The daily CDR volumes from Reliance subscribers come from binary telco switch data that Intec software ‘mediates’ into hundreds of flat files which CoSort transforms alongside DataStage, and prior to subsequent ETL processing in DataStage, and reporting in Business Objects. Prior to the implementation of CoSort more than 10 years ago, however, pilot programs to integrate and stage all the source data were not successful. Slow and inaccurate results meant that Reliance could not meet its SLAs, especially as CDR volumes grew. But once Reliance began to use CoSort’s Sort Control Language (SortCL) program scripts to filter, sort, join, and aggregate flat files in the 30-60GB range, the processing bottleneck disappeared, and the results of the file transforms were always accurate.

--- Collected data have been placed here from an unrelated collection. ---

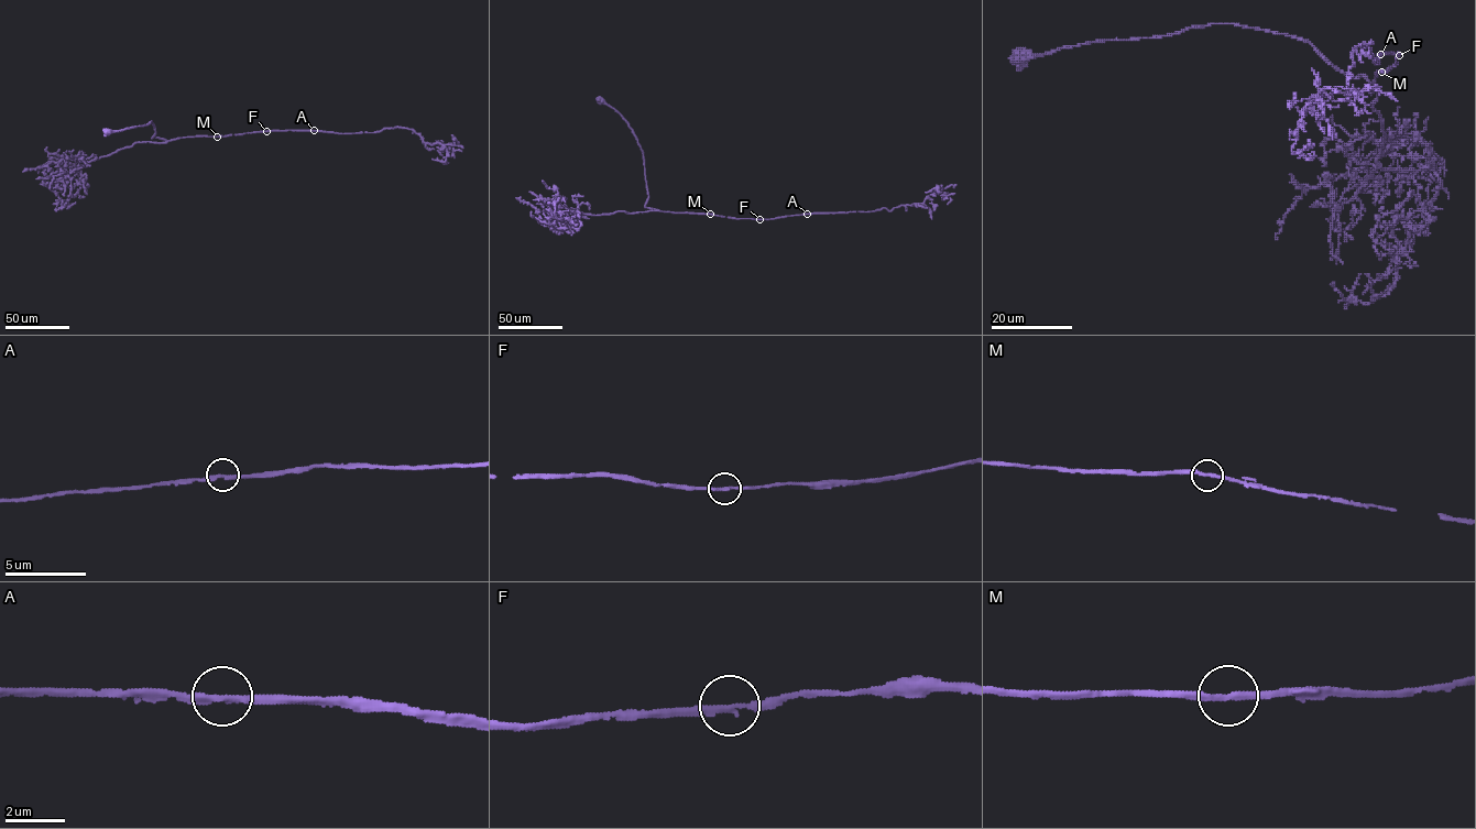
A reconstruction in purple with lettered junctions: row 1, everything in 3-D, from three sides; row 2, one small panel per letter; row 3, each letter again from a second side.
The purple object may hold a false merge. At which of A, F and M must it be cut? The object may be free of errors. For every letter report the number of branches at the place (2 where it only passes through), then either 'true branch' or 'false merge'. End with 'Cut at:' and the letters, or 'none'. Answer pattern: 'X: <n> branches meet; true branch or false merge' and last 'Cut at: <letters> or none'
A: 2 branches meet; true branch
F: 2 branches meet; true branch
M: 2 branches meet; true branch
Cut at: none

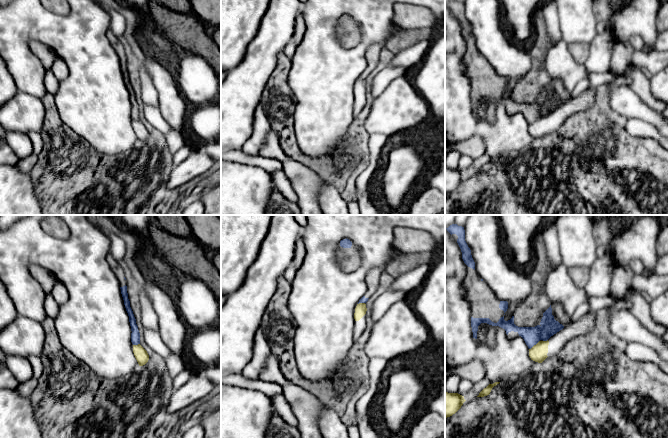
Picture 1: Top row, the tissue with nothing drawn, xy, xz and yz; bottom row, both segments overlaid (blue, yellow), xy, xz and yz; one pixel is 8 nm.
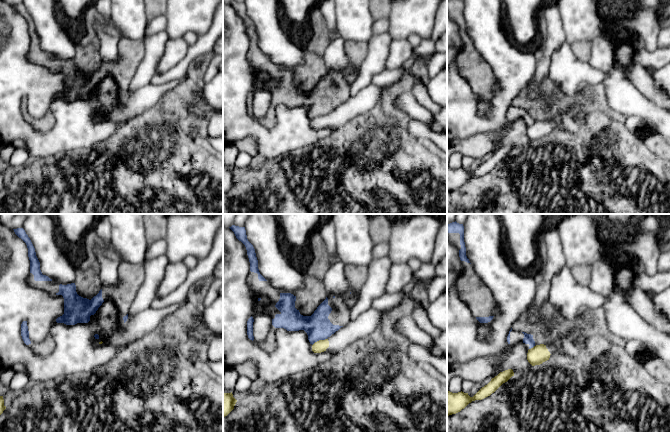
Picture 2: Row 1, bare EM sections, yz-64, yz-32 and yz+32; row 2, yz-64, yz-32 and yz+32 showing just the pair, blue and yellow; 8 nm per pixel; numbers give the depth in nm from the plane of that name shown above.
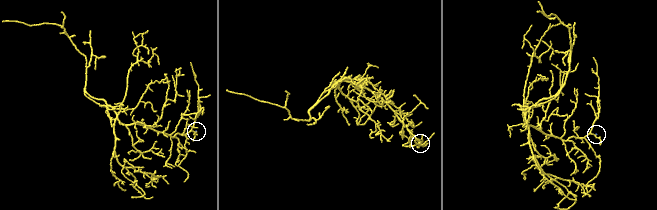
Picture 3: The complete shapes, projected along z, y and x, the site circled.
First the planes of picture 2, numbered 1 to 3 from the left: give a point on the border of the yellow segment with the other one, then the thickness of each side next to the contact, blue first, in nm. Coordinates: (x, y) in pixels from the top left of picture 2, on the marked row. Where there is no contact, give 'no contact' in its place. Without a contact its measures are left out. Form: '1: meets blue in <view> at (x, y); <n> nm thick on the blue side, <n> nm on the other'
1: no contact
2: meets blue in yz-32 at (319, 339); 200 nm thick on the blue side, 100 nm on the other
3: meets blue in yz+32 at (531, 347); 80 nm thick on the blue side, 150 nm on the other

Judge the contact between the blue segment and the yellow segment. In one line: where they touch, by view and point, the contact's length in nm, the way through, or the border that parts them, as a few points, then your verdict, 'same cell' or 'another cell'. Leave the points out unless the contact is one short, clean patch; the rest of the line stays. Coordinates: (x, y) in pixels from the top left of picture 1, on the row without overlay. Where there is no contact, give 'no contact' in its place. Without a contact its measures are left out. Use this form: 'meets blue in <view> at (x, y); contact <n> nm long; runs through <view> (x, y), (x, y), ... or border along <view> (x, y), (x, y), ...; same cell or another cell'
meets blue in yz at (534, 120); contact 120 nm long; border along yz (539, 116), (529, 125); another cell

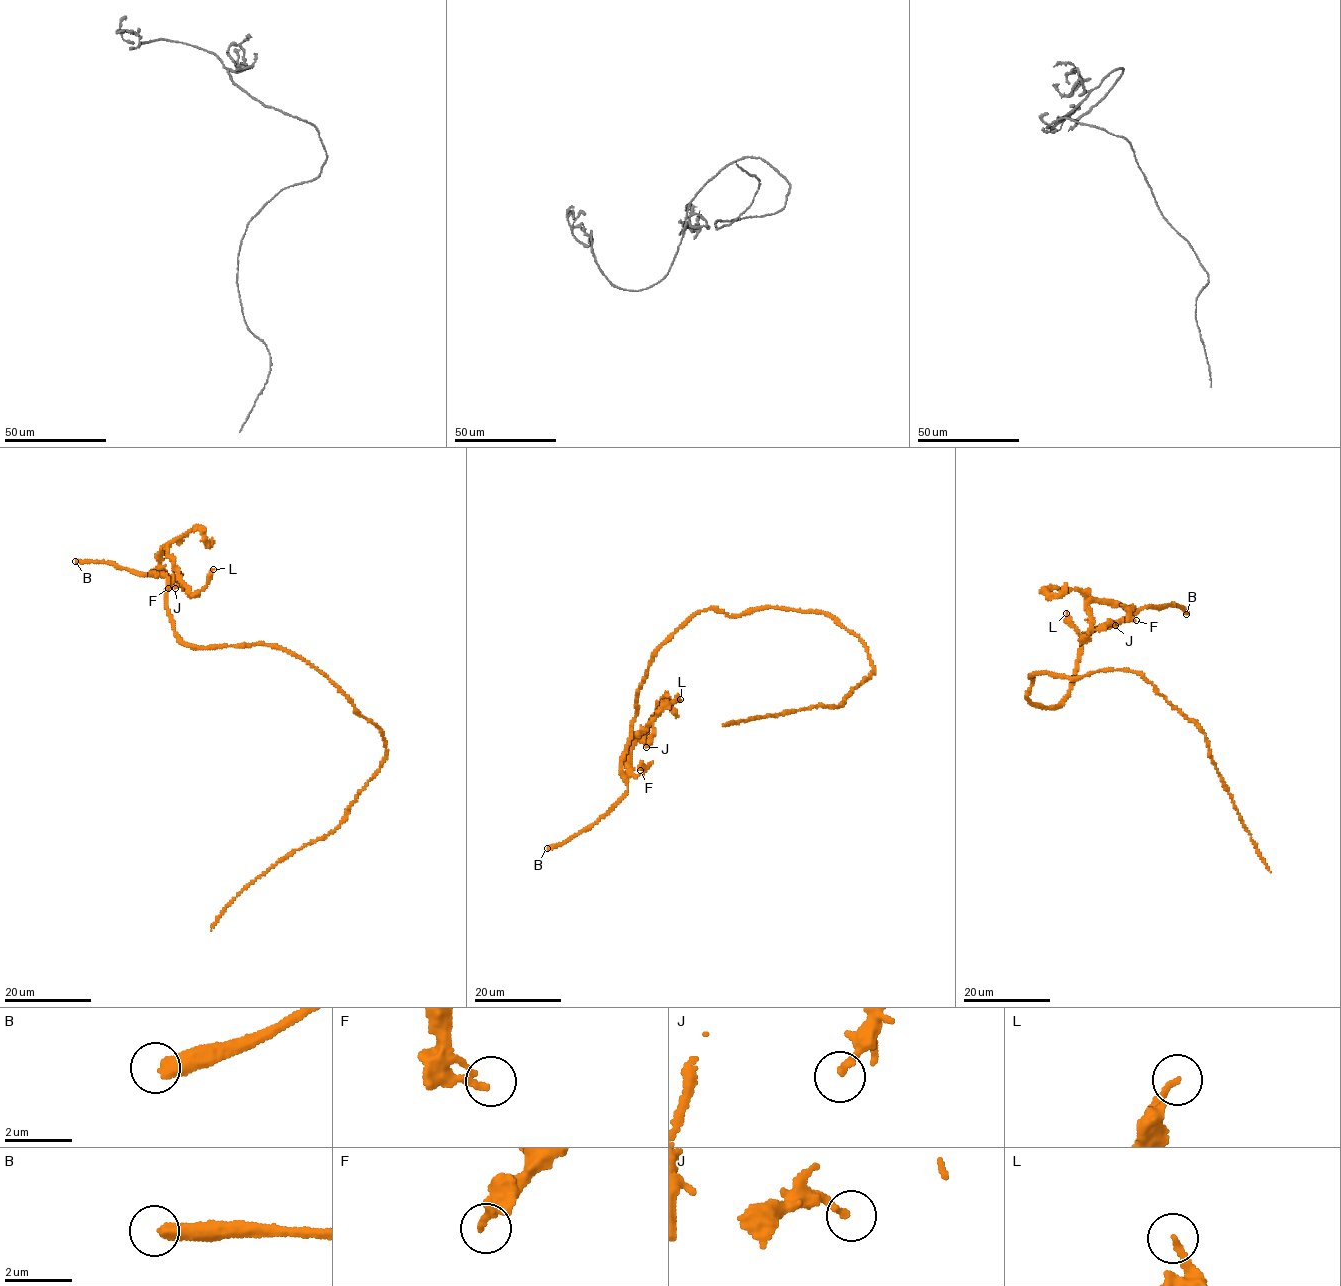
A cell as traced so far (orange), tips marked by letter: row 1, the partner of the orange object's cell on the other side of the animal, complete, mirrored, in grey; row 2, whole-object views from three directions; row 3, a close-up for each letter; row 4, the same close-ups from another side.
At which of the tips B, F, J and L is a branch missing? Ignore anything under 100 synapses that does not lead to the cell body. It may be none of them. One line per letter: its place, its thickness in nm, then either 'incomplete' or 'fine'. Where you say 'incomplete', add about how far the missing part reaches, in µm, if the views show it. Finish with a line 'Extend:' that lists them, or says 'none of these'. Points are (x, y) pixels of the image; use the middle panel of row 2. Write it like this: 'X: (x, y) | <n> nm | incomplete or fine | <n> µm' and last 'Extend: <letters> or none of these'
B: (547, 848) | 420 nm | incomplete | 100 µm
F: (640, 770) | 190 nm | fine
J: (646, 747) | 200 nm | fine
L: (680, 699) | 200 nm | fine
Extend: B

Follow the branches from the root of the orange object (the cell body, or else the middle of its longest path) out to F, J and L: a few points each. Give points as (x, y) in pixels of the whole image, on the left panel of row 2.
F: (288, 652), (262, 644), (199, 648), (182, 642), (168, 612), (167, 577), (152, 574), (172, 578), (168, 588)
J: (288, 652), (182, 642), (167, 577), (152, 574), (164, 546), (183, 584), (175, 588)
L: (288, 652), (182, 642), (167, 577), (152, 574), (162, 548), (188, 593), (199, 593), (213, 569)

Downstream ETL and BI processes succeeded, and SLA requirements are easily met.
CoSort is tremendously powerful when it comes to high volume data transformation. It is simply the only way we can do the ‘heavy lift’ of big file sorts, joins, and aggregations within our batch windows, without throwing increasingly large amounts of hardware at the problem. CoSort’s SortCL (4GL) program is also comparatively simple, and it is much easier to code and maintain than equivalent SQL and ETL programs.
Error messaging in CoSort 8.1.3 is not as effective as we’d like; for example, codes relating to out-of-workspace conditions were not being returned to shell programs calling SortCL programs. We understand the more current 9.5.2 release offers enhanced error traps and reporting, options for work space re-allocation, and more runtime monitoring and logging.
Reliance needed a tool to manipulate the sheer volumes of CDR data faster, and only CoSort could do it in time to meet our SLA commitments. We scoured the market for bulk data transformation engines and, to this day, we find that CoSort still provides the best price/performance available for file-based integration and staging tasks in the data warehouse.
Reliance uses CoSort’s SortCL program and has more than 100 job scripts in production. As we upgrade to the next release, we will look at the free IRI Workbench GUI (built-on Eclipse) for the purpose of managing and expanding our use of SortCL programs. We are also excited by some of the newer features in the 9.5 release, including the ability to mask and encrypt data, and produce referentially correct test data for prototyping and benchmarking.
Since 2003, Reliance has enjoyed an unusually good relationship with this vendor. Specifically, IRI has been very responsive to our technical support and license migration requests. We appreciate that IRI’s support has remained as consistent and reliable through the years as our CoSort operations.
There are dozens of commands and hundreds of options in SortCL which are explained in a lengthy manual we refer to, but do not need to study. The self-documenting nature of the SortCL language is such that we can easily understand the job flows, metadata, manipulation functions, and target mappings, simply by looking at the scripts.